Patrick: Well, Sam, you've been super generous with your time today.

What an amazing conversation. If people want to learn more about you and what you're working on online, where would you send them for more information?

Sam: That's a great question, you can come find me @sramji at Twitter, take a look at what we're doing at DataStax for sure.

There'll be, I think, a lot more interest in data on Kubernetes in the near future.

That's a place that's just totally fascinating to me.

And then one more that I point out, which is datameshlearning.github.com.

And there's a really amazingly cool community shaping up there.

It's inspired by Zhamak Dehghani, who's a technology director at ThoughtWorks.

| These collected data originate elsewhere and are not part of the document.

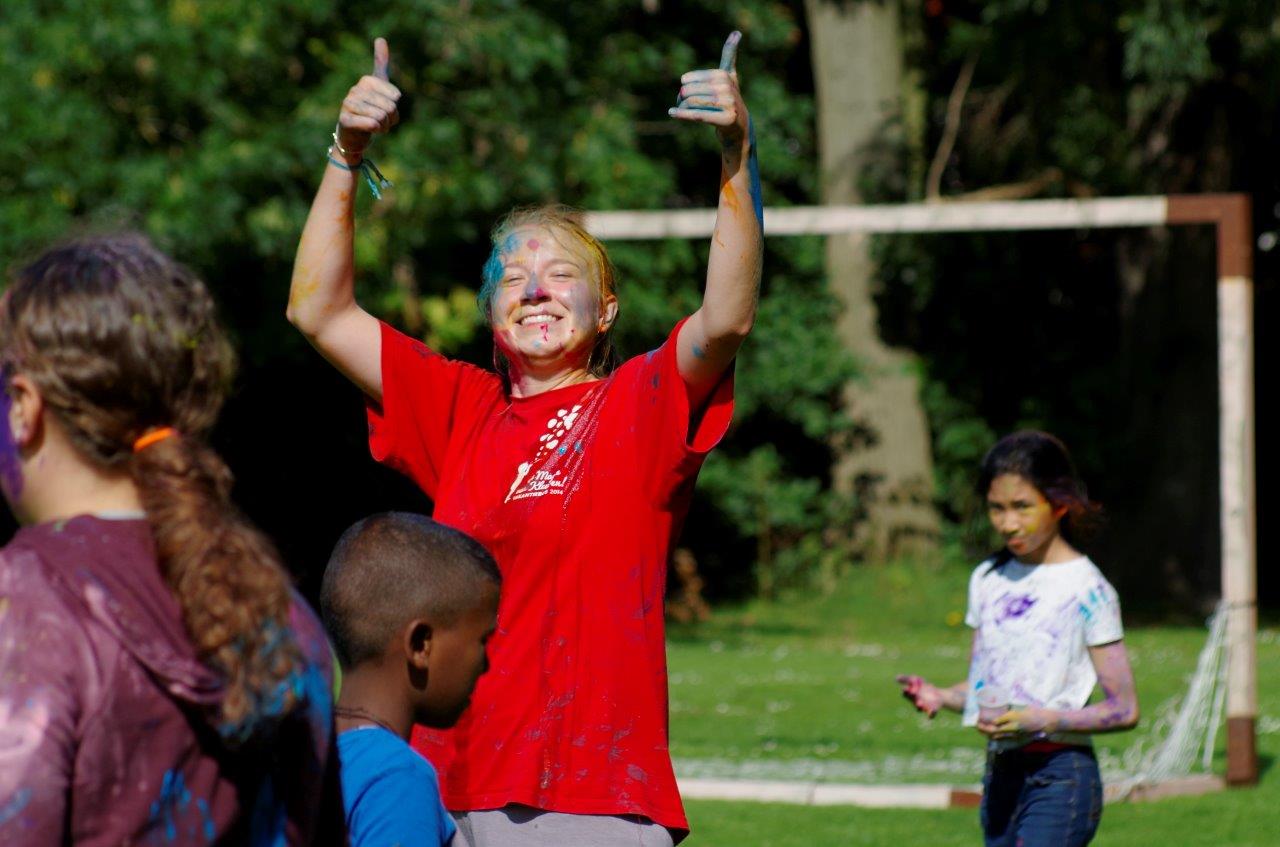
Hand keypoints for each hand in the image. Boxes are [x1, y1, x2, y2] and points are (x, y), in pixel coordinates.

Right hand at [336, 38, 401, 155]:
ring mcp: (348, 104)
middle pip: (390, 107)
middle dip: (389, 119)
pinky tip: (368, 130)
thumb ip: (381, 64)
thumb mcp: (379, 87)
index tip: (385, 108)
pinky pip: (371, 124)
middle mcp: (355, 90)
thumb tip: (380, 38)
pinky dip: (375, 130)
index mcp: (366, 81)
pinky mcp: (345, 120)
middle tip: (379, 120)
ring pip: (381, 117)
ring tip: (373, 126)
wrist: (353, 134)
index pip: (396, 96)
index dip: (395, 107)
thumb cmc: (369, 110)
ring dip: (382, 126)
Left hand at [669, 31, 749, 148]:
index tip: (685, 92)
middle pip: (689, 92)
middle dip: (681, 98)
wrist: (740, 125)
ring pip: (692, 103)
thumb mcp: (729, 76)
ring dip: (682, 108)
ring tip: (680, 110)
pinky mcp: (726, 119)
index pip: (689, 79)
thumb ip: (729, 54)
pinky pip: (698, 116)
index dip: (684, 86)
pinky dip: (682, 115)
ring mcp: (728, 104)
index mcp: (723, 75)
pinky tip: (671, 113)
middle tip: (682, 104)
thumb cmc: (730, 98)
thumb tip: (736, 32)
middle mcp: (727, 87)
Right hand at [896, 674, 942, 717]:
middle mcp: (916, 702)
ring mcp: (924, 707)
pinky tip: (932, 712)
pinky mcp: (932, 711)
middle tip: (913, 692)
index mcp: (911, 695)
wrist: (939, 697)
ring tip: (919, 703)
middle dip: (912, 697)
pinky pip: (931, 713)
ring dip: (919, 705)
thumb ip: (906, 679)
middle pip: (912, 700)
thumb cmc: (924, 688)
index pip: (906, 694)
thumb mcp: (916, 681)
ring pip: (919, 708)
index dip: (906, 691)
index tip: (906, 687)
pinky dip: (931, 713)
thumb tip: (896, 678)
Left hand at [979, 706, 1059, 737]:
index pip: (997, 721)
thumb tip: (1001, 706)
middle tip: (977, 724)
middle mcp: (1014, 726)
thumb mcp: (1021, 706)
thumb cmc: (1035, 711)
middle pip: (995, 730)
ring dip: (988, 733)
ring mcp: (1016, 733)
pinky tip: (991, 734)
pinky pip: (1004, 738)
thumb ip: (1011, 708)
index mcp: (1014, 716)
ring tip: (981, 729)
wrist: (1047, 722)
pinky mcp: (1018, 737)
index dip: (986, 720)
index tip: (980, 717)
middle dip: (984, 728)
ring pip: (999, 736)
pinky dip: (996, 736)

And she's put together a bunch of the things that she's been learning about data architectures in the real world connecting the application plane with the analytics plane, and a community has kind of self generated on slack about, 800, 900 people already talking about architecture patterns.

How the old way is not working. What is a data mesh? So those are the shapes of my thoughts these days.

I haven't been publishing on blogs for a long time, so there's nothing novel there but I should get on it.

Patrick: Awesome. Sam, thank you so much for the time today. Really appreciate it.

Sam: Thank you, Patrick. Great to talk with you.